しかし、この高校のテキストでは、高校の方々がそれをきちんと行っていることがわかる。講義の目標を明確にし(P)、毎時、振り返りシートを作成する(C)。講義はむろんあるが、それは伝統的な教示-座学ではなく、ディスカッション、ブレーンストーミング、バズ・セッション、ファシリテーション、プレゼンテーション(D)であり、それぞれ技法を説明し、実行し、相互に評価しあう。学習集団の形成である。

よく見聞きする「キャリア教育」のやり方とかなり違う。よく見聞きするのは、子どもたちに職業世界を教えようと一方的に説教するものである。この学校のものはそういうコンテンツ重視のものではなく、プロセス重視のものである。そのプロセスで身につける技法は、テキストの最後の方に書かれているように社会で必要な力、「プロジェクト型の意志決定」に必要な力である。

プロジェクト・マネジメントは、私の専門の人的資源管理でも焦眉のテーマの一つである。
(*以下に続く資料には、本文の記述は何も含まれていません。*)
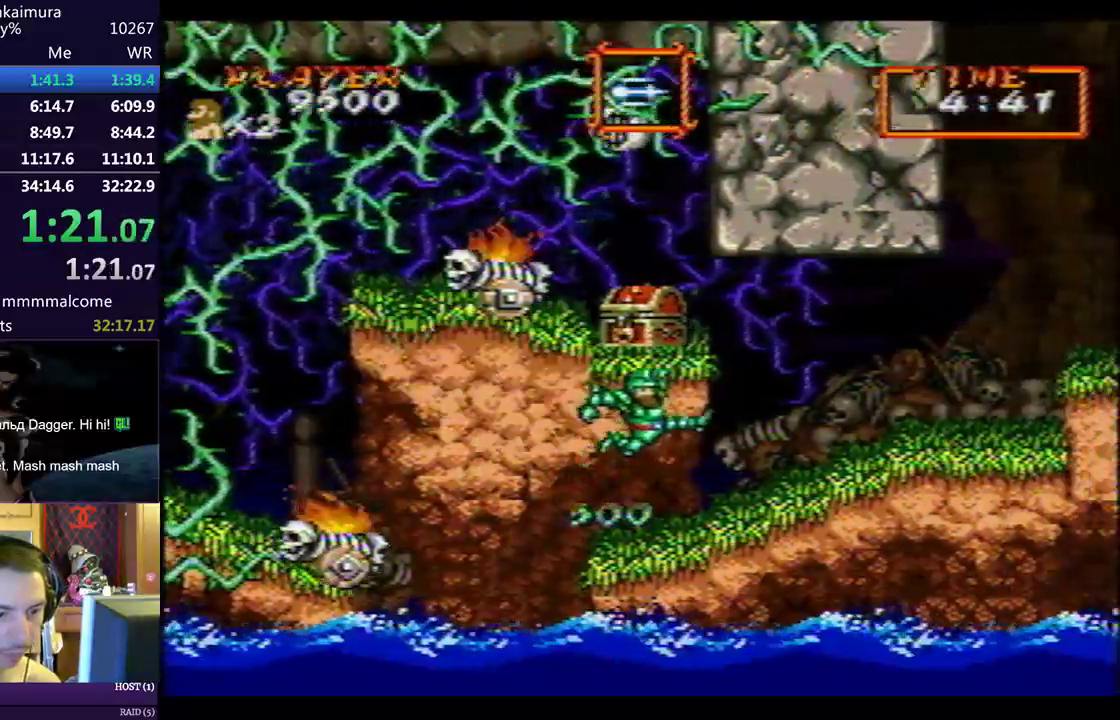
{"buttons": ["DPAD_RIGHT"], "events": [[383, "CIRCLE", "down"], [433, "CIRCLE", "up"]]}
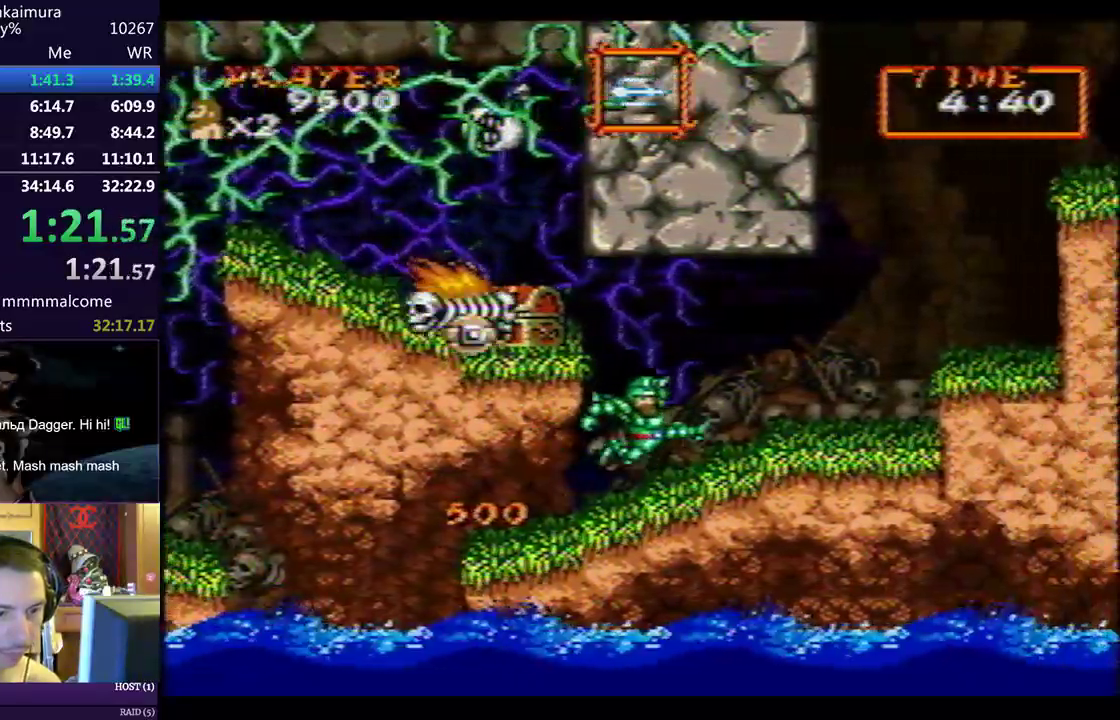
{"buttons": ["DPAD_RIGHT"], "events": []}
末尾の参考資料には「大学での学びに必要な力」と「社会で必要な力」の相違を丁寧に説明してある。大学人として赤面せざるを得ない。大学は社会ではないのである。大学で必要とされ身につける力は、まっとうな社会人には無用なものであるかもしれないのである。

学校教育を階段のイメージで考える人のは大学は高校と社会との間の一階段である。しかし現実は違うようだ。大学は高校から社会への一階段ではなく、社会に人を導かない、行き止まりへの階段なのであるかもしれない。それでよしとする大学人がキャリア教育なんぞは大学人のすることではないとふんぞり返ってしかも高給を得る現状を見るにつけ、ますます高校の努力には頭が下がるのである。

いろいろやってみて「教育プログラムを改善」する、当然のように、このテキストには書かれている。

大学の教員は、FDすら拒否する者が多い。改善しなくても食っていけるからである。不適切なプログラムを切り、より有効なプログラムを作る、宮原先生の高校では当たり前、そして大学ではありえない。不適切なプログラムを切られたら教員が困るので、プログラムが不適切ではなく、学生が悪い、と言って恥じないからである。

そろそろ大学への補助金は全廃すべき時期にきているのではないかか? 貧乏な学生・またはその志望者がかわいそうだ? いや、ゆえにこそ、大学生、高校生および保護者への直接補助に切り替えて、大学に行こうが行くまいが、どの大学にするか、または中途で辞めるか否か、すべて「消費者主権」に任せていったらどうであろうか。その選択に悩むだろうか?悩めばよろしい、そこにこそキャリア教育の活躍する余地がある。